In a report issued by the Conference Board of Canada, 95 per cent of its survey respondents experienced labour shortages in professional occupations, including engineering (Performance and Potential 2001.) Even if an organization is successful in recruiting the right people, keeping them is not always easy. Seventy per cent of the respondents in the Conference Board survey stated that they had difficulty with recruitment and retention; here too, the engineering profession was highlighted.
The first set of organizations to be affected by Canada’s shrinking labour pool are Crown corporations, and the manufacturing and construction industries. Canadian Business has also reported that companies employing engineers in the oil and gas industry are likely to “feel the squeeze” in the next decade (“Help Wanted: 2014 Edition,” March 1-14, 2004).
A report published by the Canadian Council of Professional Engineers (CCPE) indicated that the labour pool is also shrinking in engineering education. The survey of engineering faculty demographics reported: “more than 85 per cent of Canada’s engineering faculties were not able to fill all of their teaching positions in the school year 2000-2001.” (Engineering Dimensions, January/February 2004, p. 38.) Faculty retirement was cited as the main cause for the shortfall.



Draining the labour pool

Will getting and keeping the right engineers soon be as hard as finding a needle in a haystack?

Why are we facing a shrinking labour pool? Canada’s demographic breakdown, as taken from Statistics Canada data, provides some answers. During 1946 to 1964, birth rates were at their highest. After 1964, birth rates sharply declined, producing the smaller cohort–Generation X (1965 to1980). As the Baby Boomers began to have children, birth rates started rising again resulting in Generation Y (1981 to 2000). There are approximately 10.7 million Traditionalists and Baby Boomers in Canada, who are under the age of 65. However, there are only 6.8 million Gen Xers. Thus, we have 41 per cent of the workforce that needs to be replaced by the 26 per cent of Gen Xers–the natural successors for these positions. Gen Ys, who range from age four to 23, are not yet active in the workforce.
Stemming the flow
To win the battle for talent, organizations that employ engineers will have to overcome five strategic management challenges:
Challenge #1–Preparing for the future by understanding organizational demographics: Organizations must analyze their organizational demographics at a departmental and business unit level. It is difficult to plan unless an organization has a clear picture of who will be retiring and when. For example, Canadian Business reported that Ontario Power Generation (OPG) discovered that 25 per cent of its workforce will need to be replaced in the next five years. People Performance Inc. (or n-gen), a performance consulting company, has discovered in initial discussions with public sector departments that many are aware that they will be losing anywhere from 40 to 50 per cent of their management staff in the next five to 10 years. To combat this problem, an organization should select an appropriate succession-planning model that fits with its corporate culture.

## Collected material
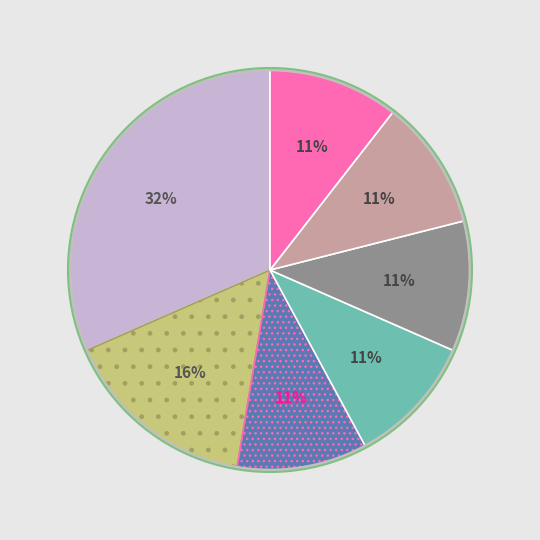

To the nearest percent, what is the average slice percentage?

14%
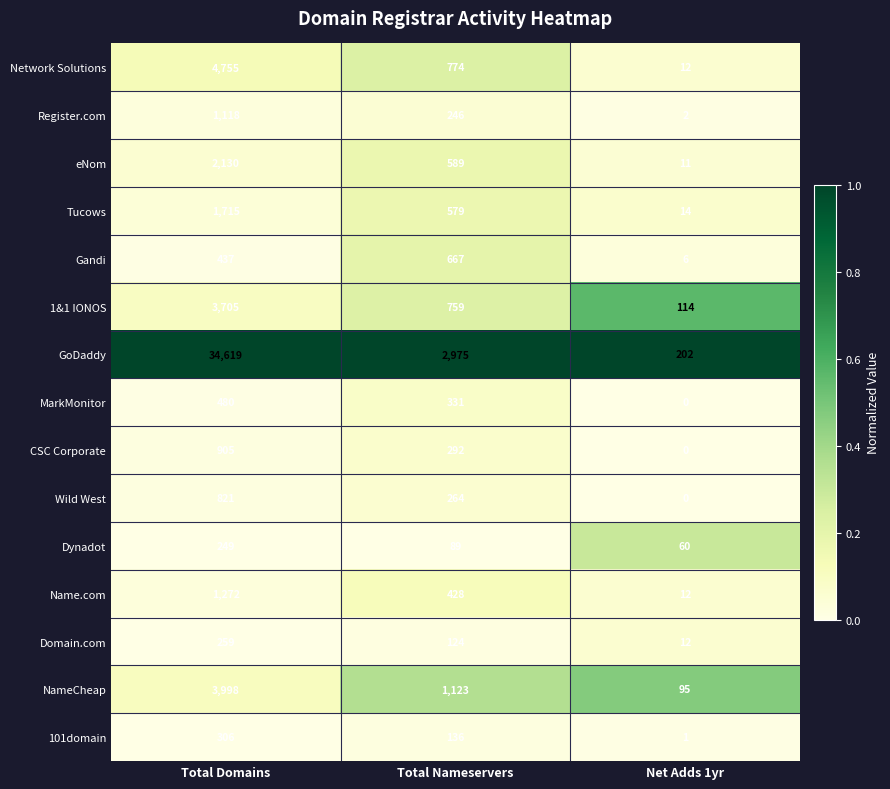

Which label corresponds to the smallest value in the chart?

Net Adds 1yr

## What to do
Copy the passage on Canada's shrinking engineering labour pool word for word, everything from "The first set" down to "for the shortfall.".

## Task answer
The first set of organizations to be affected by Canada’s shrinking labour pool are Crown corporations, and the manufacturing and construction industries. Canadian Business has also reported that companies employing engineers in the oil and gas industry are likely to “feel the squeeze” in the next decade (“Help Wanted: 2014 Edition,” March 1-14, 2004).
A report published by the Canadian Council of Professional Engineers (CCPE) indicated that the labour pool is also shrinking in engineering education. The survey of engineering faculty demographics reported: “more than 85 per cent of Canada’s engineering faculties were not able to fill all of their teaching positions in the school year 2000-2001.” (Engineering Dimensions, January/February 2004, p. 38.) Faculty retirement was cited as the main cause for the shortfall.